Big data: mining a national resource

Written by
Emmanuel Durou

Published
12 Jan 2017

12 Jan 2017 • by Emmanuel Durou

The regulatory debate

Big data usage, by private and public entities, is coming under increasing scrutiny from regulators and policy makers, with data privacy clearly top of mind in terms of key concerns. While there are limited instances of “big data regulation” internationally it has become an increasingly important theme for regulators within and without the Middle East region.

The challenge is twofold. First, how can the government leverage the massive amounts of data available within its different entities to deliver better service, formulate more predictive policies and reduce operational inefficiencies? 

Secondly, how can regulators set up a regulatory framework that will encourage usage of big data within the private sector and at the same time provide enough assurance for the citizens that their data is not being misused?

The stars are aligned – big data strategy to support the national vision
Globally, governments have started implementing big data programmes, either as sectorial initiatives, or in some cases, as national plans. Eight broad themes and objectives seem common across the various programs we have surveyed: 

1. Sharing data sets among government institutions; 
2. Improving policy-making, service delivery and operational efficiency via the use of big sata tools; 
3. Personalizing government services to the needs of citizens; 
4. Empowering citizens to make more informed decisions; 
5. Solving complex public policy issues via the analysis of large, multi-dimensional data sets; 
6. Promoting innovation via the emergence of new business models based on large government data sets; 
7. Reducing the transactional costs and redundant expenditures across government agencies; and more occasionally, 
8. Benefiting from big and open data to increase revenues (e.g. tax income).
════════════════
> _Work task_
The big data article above asks how the government can use the data held across its entities. List every goal that question names.

> _Records provided_
════════════════
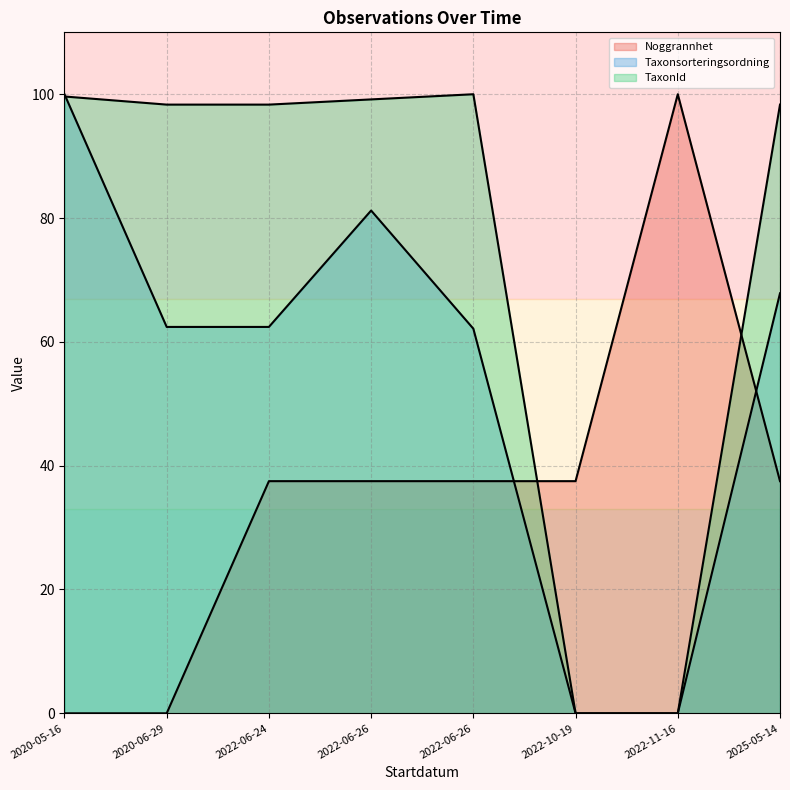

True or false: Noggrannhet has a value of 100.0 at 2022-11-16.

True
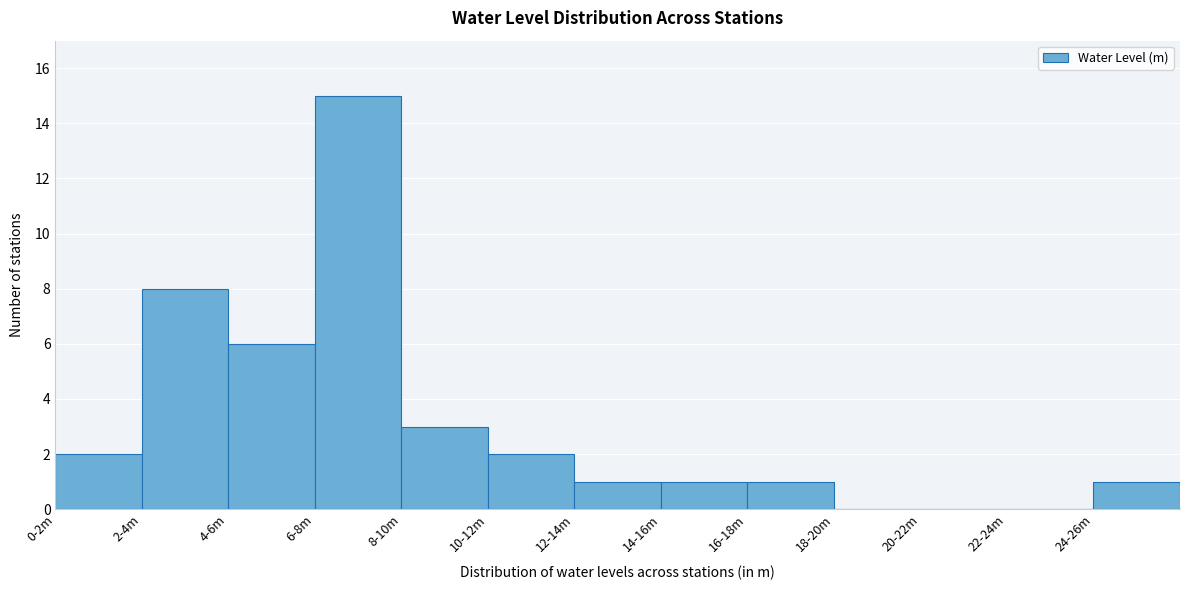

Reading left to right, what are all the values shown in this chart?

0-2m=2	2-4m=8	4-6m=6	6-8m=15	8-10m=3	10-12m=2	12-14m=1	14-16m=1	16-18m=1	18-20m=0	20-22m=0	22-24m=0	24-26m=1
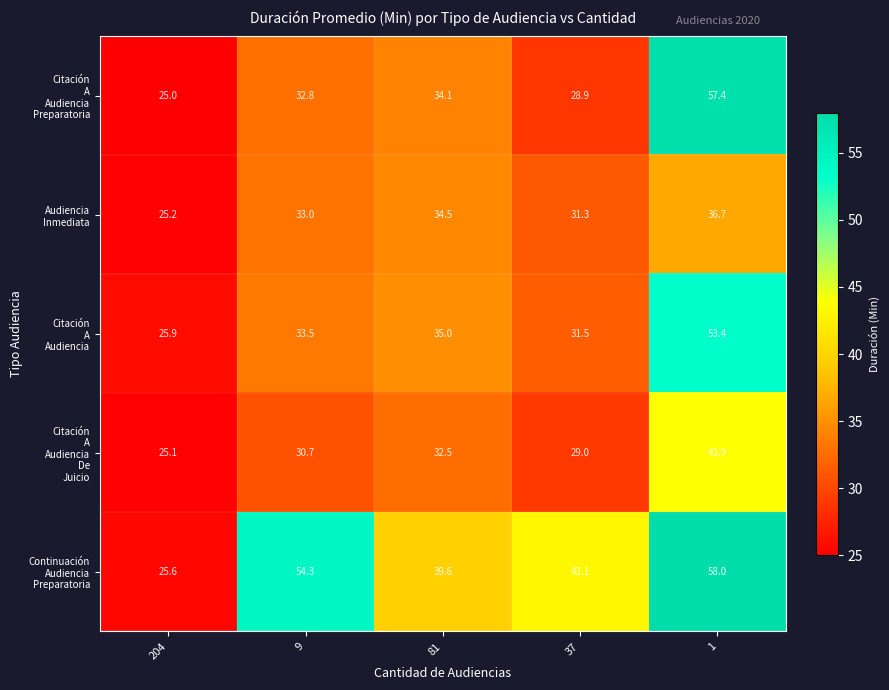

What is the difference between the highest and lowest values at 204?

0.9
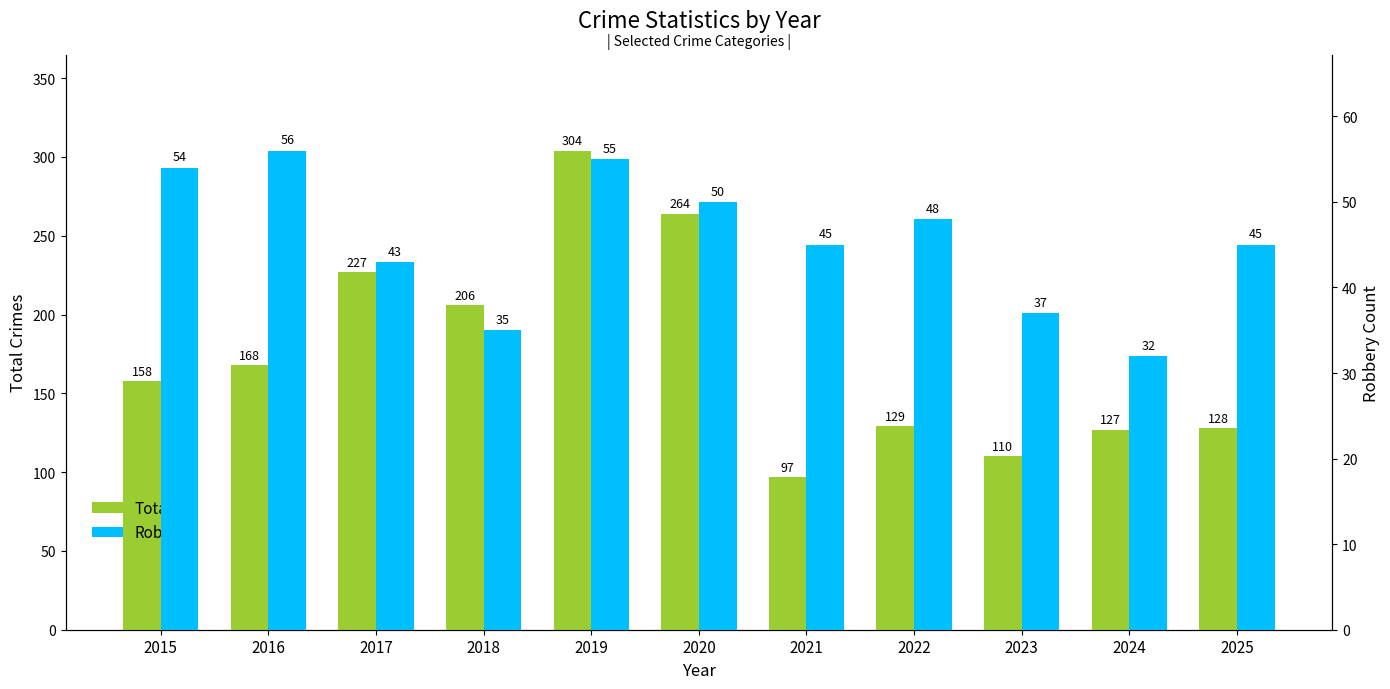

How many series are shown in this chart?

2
════════════════
> _Expected output_
- Deliver better service
- Formulate more predictive policies
- Reduce operational inefficiencies